- Country: England
- Language: English
- Genre: Ghost story

Publication
- Published in: The Masquerade
- Publisher: Eton College
- Media type: Print, magazine, ephemeral
- Publication date: June 1933

= The Malice of Inanimate Objects =

"The Malice of Inanimate Objects" is a ghost story by the English writer M. R. James, first published in The Masquerade in June 1933.

== Plot summary ==
The story opens with an observation that "in the lives of all of us, short or long, there have been days, dreadful days, on which we have had to acknowledge with gloomy resignation that our world has turned against us". Retelling the tale of "Squire Korbes", the narrator remarks "I know, the fact that Squire Korbes's visitors were not all of them, strictly speaking, inanimate. But are we sure that the perpetrators of this Malice are really inanimate either? There are tales which seem to justify a doubt."
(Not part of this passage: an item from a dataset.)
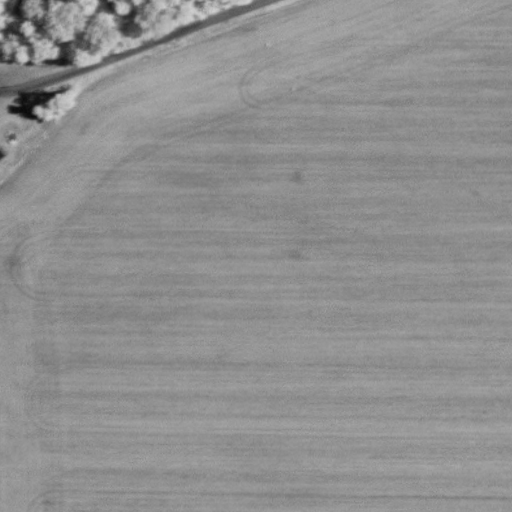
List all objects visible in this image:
road: (137, 51)
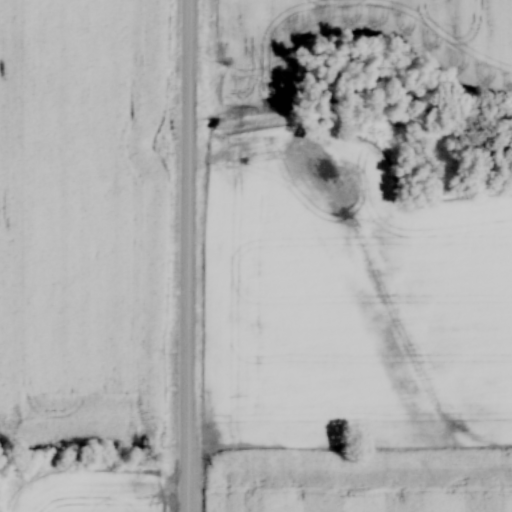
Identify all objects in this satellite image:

Two men of "mature years", Mr. Manners and Mr. Burton, are sitting in a garden after breakfast. Manners reads in his newspaper that George Wilkins has died by suicide; he speculates that the "row" between Wilkins and Burton may have caused it. Burton angrily responds that Wilkins "...hadn't a leg to stand on: he couldn't bring a scrap of evidence." The two men take a walk, during which Burton suffers various misfortunes, including tripping over a kite string. The kite has been painted with two red eyes, and the letters "I C U" (Note: I.e. "I see you.") are printed in red text. As the two men turn a corner, they hear a muffled, choked voice say "Look out! I'm coming."; Manners initially assumes that the words were uttered by a caged parrot in an open window, but remembers the parrot is taxidermied. Over the remainder of the day, Burton continues to suffer mishaps, including breaking his pipe, tripping on a carpet, and dropping a book in the garden pond.
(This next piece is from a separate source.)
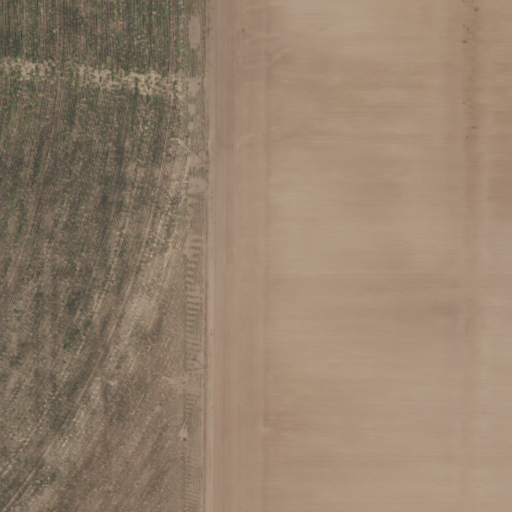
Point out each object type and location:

Burton is forced to cut his visit to Manners short after being summoned back to town. The next morning, he mentions that he plans to visit a doctor, as his hand is so shaky he dared not shave. Burton obtains a private compartment on the train home, but, the narrator notes, "these precautions avail little against the angry dead". Burton is found dead on the train, his throat cut, with a napkin on the chest bearing red letters reading "GEO. W. FECI". (Note: I.e. "I, Geo[rge] W[ilkins], did this.")
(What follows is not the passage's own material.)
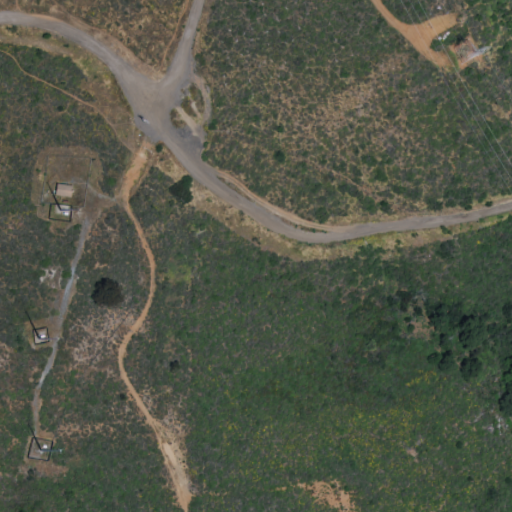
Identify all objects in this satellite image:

The narrator concludes that "there is something not inanimate behind the Malice of Inanimate Objects", that "when this malice begins to show itself we should be very particular to examine and if possible rectify any obliquities in our recent conduct", and that "like Squire Korbes, Mr Burton must have been either a very wicked or a singularly unfortunate man".

== Publication ==
"The Malice of Inanimate Objects" was first published in issue one of The Masquerade, an Eton College ephemeral magazine, in June 1933. The story subsequently fell into obscurity until being rediscovered by Michael Cox while researching for his 1983 book M.R. James: An Informal Portrait. In 1984, it was reprinted in issue six of the magazine Ghosts & Scholars with the permission of James' descendant N. J. R. James. It has since been anthologised several times. The story revisits a concept introduced by James in his November 1929 essay "Stories I Have Tried to Write".

== Reception ==
Jane Mainley-Piddock suggests that "The Malice of Inanimate Objects" depicts an "unstable, alienated world" in which "the invisible
agent who torments [Burton]" is used "to illustrate the psychological conditions suffered by the protagonists". Drawing parallels to the character of Septimus Smith in Mrs Dalloway, Mainley-Piddock writes "there is the sense that the character has become increasingly divorced from reality; everything is newly different, and he is locked into a world where even the objects he depended on, like his razor or collar studs, are possessed by forces outside his control."

Penny Fielding writes "the story provocatively fails to establish a connection between the various annoying but trivial objects of Burton's day, including the kite, and the supposed ghost of 'Geo. W. Feci,' who never turns up in person", arguing "this uneasy relationship between objects and their ordering in the cause-and-effect narration of the ghost story characterizes James".

Bob Hodges writes that the title of the story "aptly summarizes [James'] oeuvre".